Yesterday Variety‘s Peter Debruge and Elsa Keslassy spitballed about possible 2018 Cannes Film Festival selections — Alfonso Cuaron‘s Roma, Jennifer Kent‘s The Nightingale, Luca Guadagnino‘s Suspiria, Asghar Farhadi‘s Everybody Knows (in Spanish) and Olivier Assayas‘ E-Book.
Not to mention Jacques Audiard‘s The Sisters Brothers, Paolo Sorrentino‘s Loro, Laszlo Nemes‘ Sunset, Terrence Malick’s Radegund (in German), Matteo Garrone‘s Dogman, Terry Gilliam‘s The Man Who Killed Don Quixote and Xavier Dolan‘s The Death and Life of John F. Donovan.
It’s worth noting that Debruge and Keslassy, mindful of antsy industry currents, didn’t mention an especially enticing possibility — Woody Allen‘s A Rainy Day in New York, which will probably be dumped by Amazon (those antsy currents!) but which would be a major score for this world-class Cote d’Azur festival.
Timothee Chalamet, Selena Gomez in Woody Allen’s A Rainy Day in New York.
Woody’s films have played Cannes three or four times in the recent past, and a booking of his most recent effort, which partly deals with an inappropriate-age-gap relationship between Jude Law and Elle Fanning, would be a way for festival topper Thierry Fremaux to not only honor a relationship with a still-important filmmaker but declare that Cannes is about cinematic art first and nervous-nelly politics second.
Because you just know that a certain sector of American journalists will freak out if and when the Woody is chosen. Does Fremaux have the balls? Will Allen have the sand to face the Cannes press corps?
Debruge and Keslassy also suggest in their piece that Cannes should adhere to a gender quota system. “From the international success of Wonder Woman to the #MeToo and #TimesUp movements, the world is a much different place than it was in May 2017,” they remind. “Will Cannes delegate general Thierry Fremaux get with the program and include more female directors?”

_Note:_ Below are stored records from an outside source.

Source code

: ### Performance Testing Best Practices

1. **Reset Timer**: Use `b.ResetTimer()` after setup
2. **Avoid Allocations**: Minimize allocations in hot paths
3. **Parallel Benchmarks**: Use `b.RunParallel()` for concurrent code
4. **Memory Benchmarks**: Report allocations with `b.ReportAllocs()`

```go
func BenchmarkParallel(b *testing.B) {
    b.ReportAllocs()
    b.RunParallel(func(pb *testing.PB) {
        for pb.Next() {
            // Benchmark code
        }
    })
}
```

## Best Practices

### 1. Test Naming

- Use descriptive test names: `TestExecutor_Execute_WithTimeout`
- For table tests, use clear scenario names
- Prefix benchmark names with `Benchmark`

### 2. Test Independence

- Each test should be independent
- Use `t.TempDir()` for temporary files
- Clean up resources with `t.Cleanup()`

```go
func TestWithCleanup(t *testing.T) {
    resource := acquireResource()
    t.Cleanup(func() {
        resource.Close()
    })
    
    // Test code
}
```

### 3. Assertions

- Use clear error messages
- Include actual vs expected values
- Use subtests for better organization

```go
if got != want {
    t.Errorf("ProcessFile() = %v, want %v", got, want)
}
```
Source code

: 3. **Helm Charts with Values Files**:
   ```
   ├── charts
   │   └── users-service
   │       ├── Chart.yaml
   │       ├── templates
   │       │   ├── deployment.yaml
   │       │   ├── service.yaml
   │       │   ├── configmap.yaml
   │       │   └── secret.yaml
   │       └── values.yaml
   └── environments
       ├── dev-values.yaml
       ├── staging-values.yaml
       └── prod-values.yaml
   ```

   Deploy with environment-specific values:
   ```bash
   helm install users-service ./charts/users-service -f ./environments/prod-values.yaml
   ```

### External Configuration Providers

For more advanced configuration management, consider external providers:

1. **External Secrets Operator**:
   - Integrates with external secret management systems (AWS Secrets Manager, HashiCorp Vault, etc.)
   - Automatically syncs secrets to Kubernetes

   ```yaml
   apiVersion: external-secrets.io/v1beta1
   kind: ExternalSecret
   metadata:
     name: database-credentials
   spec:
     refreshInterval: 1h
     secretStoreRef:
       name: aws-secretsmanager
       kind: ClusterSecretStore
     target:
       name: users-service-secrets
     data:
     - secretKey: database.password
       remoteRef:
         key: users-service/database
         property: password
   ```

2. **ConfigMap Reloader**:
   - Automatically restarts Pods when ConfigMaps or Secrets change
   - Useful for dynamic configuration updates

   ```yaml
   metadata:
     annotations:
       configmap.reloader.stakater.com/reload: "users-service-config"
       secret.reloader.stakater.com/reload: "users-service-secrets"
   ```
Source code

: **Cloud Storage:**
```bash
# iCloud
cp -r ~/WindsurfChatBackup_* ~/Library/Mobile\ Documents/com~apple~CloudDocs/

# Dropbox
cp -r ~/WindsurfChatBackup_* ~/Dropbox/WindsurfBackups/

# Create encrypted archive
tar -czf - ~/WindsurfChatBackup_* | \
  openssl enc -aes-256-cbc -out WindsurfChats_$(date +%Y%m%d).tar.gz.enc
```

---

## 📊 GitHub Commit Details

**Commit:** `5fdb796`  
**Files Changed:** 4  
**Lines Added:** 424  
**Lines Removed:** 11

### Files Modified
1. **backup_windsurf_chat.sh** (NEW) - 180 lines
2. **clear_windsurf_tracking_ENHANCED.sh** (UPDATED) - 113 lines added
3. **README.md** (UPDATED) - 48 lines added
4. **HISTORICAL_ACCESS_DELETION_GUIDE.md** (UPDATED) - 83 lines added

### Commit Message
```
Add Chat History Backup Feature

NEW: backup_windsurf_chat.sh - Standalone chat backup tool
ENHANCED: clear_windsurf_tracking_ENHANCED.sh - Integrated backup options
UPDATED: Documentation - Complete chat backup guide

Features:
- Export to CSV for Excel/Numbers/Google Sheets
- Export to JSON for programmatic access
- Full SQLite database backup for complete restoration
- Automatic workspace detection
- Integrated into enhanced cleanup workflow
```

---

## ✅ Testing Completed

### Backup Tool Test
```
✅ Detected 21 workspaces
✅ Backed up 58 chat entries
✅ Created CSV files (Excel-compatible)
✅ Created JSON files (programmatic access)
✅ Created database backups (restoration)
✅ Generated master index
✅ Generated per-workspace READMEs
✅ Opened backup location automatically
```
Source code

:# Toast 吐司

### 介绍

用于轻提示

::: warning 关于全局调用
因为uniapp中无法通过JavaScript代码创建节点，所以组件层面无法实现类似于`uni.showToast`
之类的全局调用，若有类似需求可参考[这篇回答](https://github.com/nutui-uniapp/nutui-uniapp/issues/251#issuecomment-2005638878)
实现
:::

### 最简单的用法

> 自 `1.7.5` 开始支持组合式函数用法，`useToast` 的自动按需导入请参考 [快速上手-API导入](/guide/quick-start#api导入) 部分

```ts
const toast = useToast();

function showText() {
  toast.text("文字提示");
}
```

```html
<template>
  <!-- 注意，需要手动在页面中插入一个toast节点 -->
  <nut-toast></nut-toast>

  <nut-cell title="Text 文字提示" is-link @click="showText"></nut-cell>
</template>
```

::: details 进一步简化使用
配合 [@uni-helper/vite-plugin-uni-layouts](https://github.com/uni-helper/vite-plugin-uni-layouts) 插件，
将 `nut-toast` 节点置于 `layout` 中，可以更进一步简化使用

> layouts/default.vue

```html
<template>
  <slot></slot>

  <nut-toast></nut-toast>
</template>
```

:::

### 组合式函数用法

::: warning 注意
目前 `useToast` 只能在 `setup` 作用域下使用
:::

I would imagine that Fremaux would indeed want to increase the presence of female directors this year, but HE’s Jordan Ruimy has a response to Debruge and Keslassy that I agree with 110%:
“Cannes is not a quota festival. It recognizes excellence in cinema. If a smaller number of female directors fail to produce excellent movies in a given year, that fault is on those directors, not Cannes. Lowering the bar to meet some dumb quota hurts women, not helps them. Festivals are supposed to be merit-based, and Cannes most of all in this regard.”